The subjectivity of software has huge implications for the EMR/EHR debate.  As we’ve discussed elsewhere, EMRs are designed explicitly for physicians.  EHRs are designed to serve all of the stakeholders in the healthcare realm: doctors, hospital administrators, insurance companies, patients, and other third parties.  As a consequence, the biases and capabilities of these programs are very different.  Several recent studies have highlighted the ways in which the limitations of template-based EHRs in turn limit the decision making capabilities of the physicians who use them.

All computer programs take sides, and a good program should take the side of its user.

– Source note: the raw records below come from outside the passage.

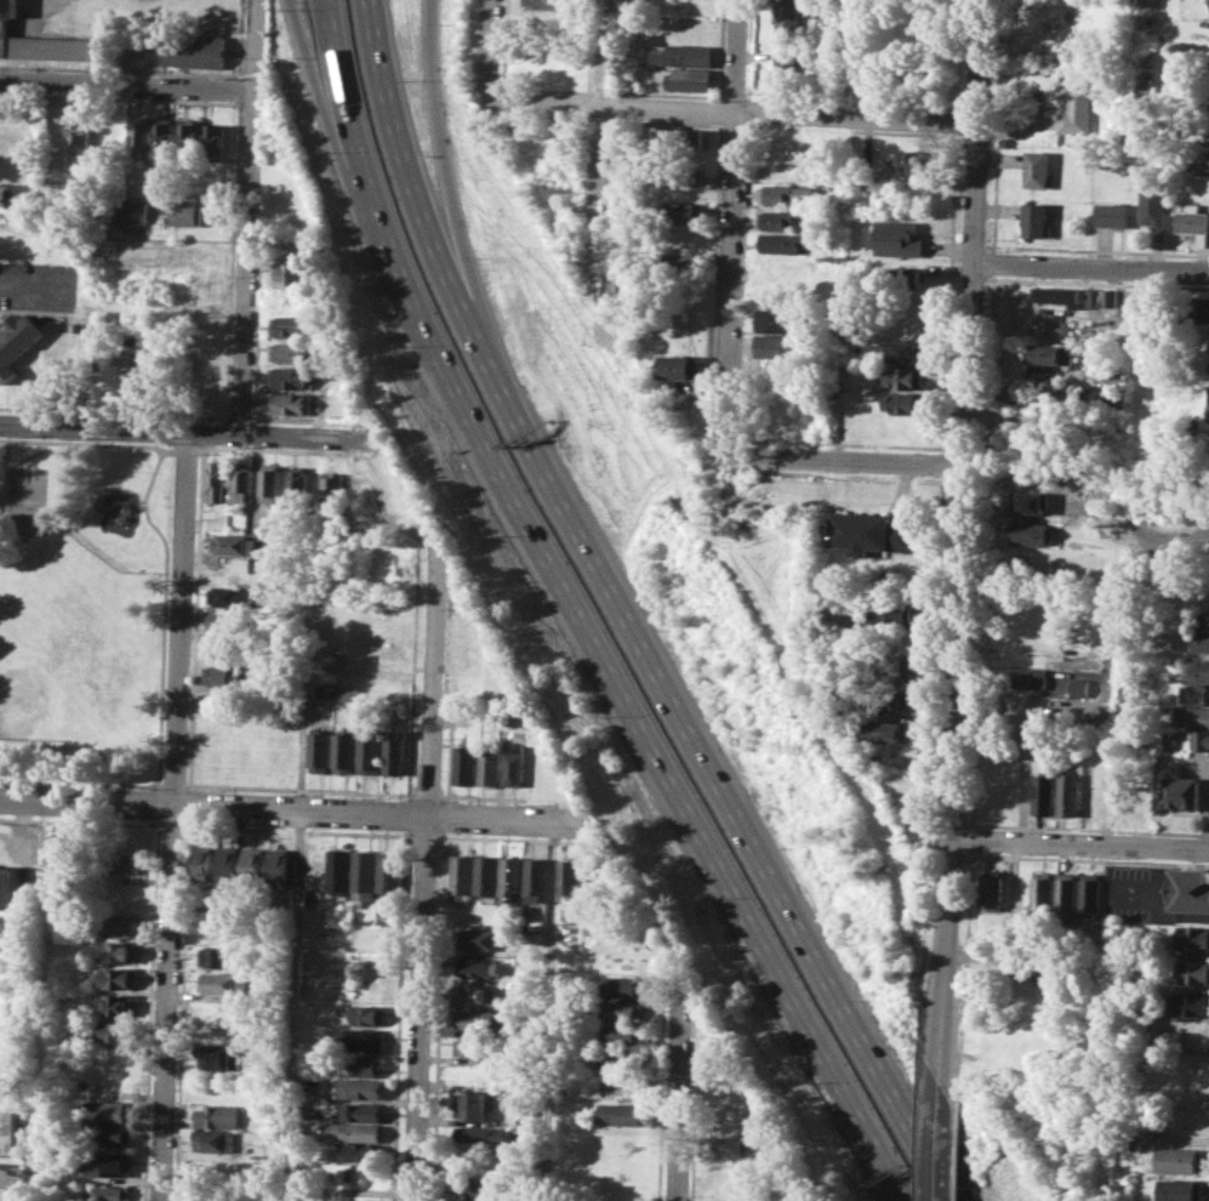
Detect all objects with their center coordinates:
building: (548, 3)
building: (786, 16)
building: (39, 42)
building: (195, 49)
road: (493, 49)
building: (684, 54)
building: (786, 66)
building: (690, 79)
road: (126, 83)
building: (1148, 84)
road: (320, 93)
building: (1075, 105)
building: (4, 106)
road: (620, 107)
road: (857, 117)
building: (79, 131)
building: (189, 135)
building: (140, 136)
building: (163, 137)
building: (681, 137)
building: (214, 142)
road: (443, 160)
building: (914, 160)
building: (1208, 161)
building: (1037, 168)
building: (682, 173)
building: (74, 177)
road: (606, 190)
building: (786, 193)
building: (5, 194)
building: (1154, 203)
building: (135, 211)
building: (186, 212)
building: (682, 213)
building: (1112, 214)
road: (249, 217)
building: (1034, 218)
building: (776, 219)
building: (1193, 219)
road: (733, 227)
building: (897, 237)
building: (682, 238)
building: (784, 242)
building: (682, 263)
road: (1090, 267)
building: (291, 272)
building: (899, 276)
building: (1053, 294)
building: (1100, 297)
building: (1198, 309)
building: (780, 321)
building: (290, 325)
building: (17, 341)
building: (779, 346)
building: (905, 351)
building: (292, 352)
building: (1049, 353)
building: (121, 358)
building: (677, 366)
building: (289, 376)
building: (905, 376)
building: (1115, 380)
building: (290, 402)
building: (906, 402)
building: (1208, 416)
road: (180, 431)
road: (849, 462)
building: (216, 481)
building: (243, 481)
building: (271, 481)
building: (298, 482)
building: (331, 484)
building: (1028, 501)
building: (871, 532)
building: (1032, 532)
road: (961, 539)
building: (234, 544)
building: (388, 550)
building: (233, 569)
building: (387, 576)
building: (233, 595)
park: (86, 609)
building: (890, 611)
road: (582, 613)
road: (627, 614)
building: (1200, 621)
building: (229, 622)
building: (1200, 643)
building: (229, 648)
building: (891, 666)
building: (373, 669)
building: (1200, 669)
building: (226, 675)
building: (1031, 677)
park: (58, 684)
building: (1080, 687)
building: (349, 692)
building: (1199, 693)
building: (889, 697)
building: (1128, 710)
building: (1197, 715)
building: (502, 716)
building: (887, 730)
building: (1198, 739)
building: (320, 750)
building: (395, 751)
building: (344, 752)
building: (370, 753)
building: (465, 764)
building: (517, 764)
building: (490, 765)
building: (1124, 791)
building: (1183, 792)
building: (1045, 793)
building: (1070, 793)
building: (1094, 794)
road: (292, 808)
road: (175, 816)
road: (1080, 843)
building: (61, 851)
building: (120, 861)
building: (201, 861)
building: (226, 865)
building: (253, 866)
building: (277, 866)
road: (298, 869)
building: (391, 870)
building: (340, 871)
road: (424, 873)
building: (488, 874)
building: (365, 875)
building: (462, 877)
building: (514, 877)
building: (540, 878)
building: (572, 878)
building: (9, 887)
building: (994, 889)
building: (1044, 889)
building: (1193, 889)
building: (1068, 890)
building: (1092, 891)
parking lot: (1141, 893)
building: (204, 903)
road: (1164, 916)
building: (117, 923)
building: (218, 930)
building: (571, 934)
building: (1192, 937)
building: (480, 938)
building: (117, 951)
building: (221, 956)
building: (1039, 964)
building: (478, 967)
building: (1194, 971)
building: (116, 977)
building: (223, 982)
building: (626, 985)
building: (477, 994)
building: (1190, 1003)
building: (119, 1004)
building: (625, 1009)
building: (367, 1015)
building: (477, 1019)
building: (115, 1031)
building: (623, 1034)
building: (365, 1038)
building: (476, 1046)
building: (218, 1056)
building: (623, 1059)
building: (365, 1065)
building: (360, 1087)
road: (678, 1091)
building: (473, 1104)
building: (112, 1110)
building: (359, 1112)
building: (620, 1113)
building: (217, 1115)
building: (1195, 1122)
building: (357, 1130)
building: (113, 1134)
building: (476, 1136)
road: (941, 1139)
building: (213, 1142)
building: (1131, 1144)
building: (734, 1146)
building: (11, 1152)
building: (362, 1152)
building: (1180, 1159)
building: (107, 1164)
building: (475, 1186)
building: (1181, 1189)
building: (107, 1193)
building: (361, 1199)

If your position is that of the controller of healthcare in a financial institution, your needs are markedly different than those of a physician in a small practice, or a hired physician in a larger healthcare institution, or even a patient.  As a doctor, should your program be built for doctors (EMR) or for “society,” whatever that means (EHR)? As a practitioner of medicine, you deserve to have your software tailored to make sure you benefit as much as possible.  And because the vast majority of doctors put patients first, patients will benefit as a result.

The good news is that computer programs, like human beings, are constantly interfacing.  You can easily link the specialized software you need with other specialized programs built for other constituencies (billing, laboratories, immunization registries, etc).   All software should interface with other interested parties’ software in real time, each benefiting its respective client base. You cannot be all things to all people, and neither can software. This is what the voices behind EHR fail to understand.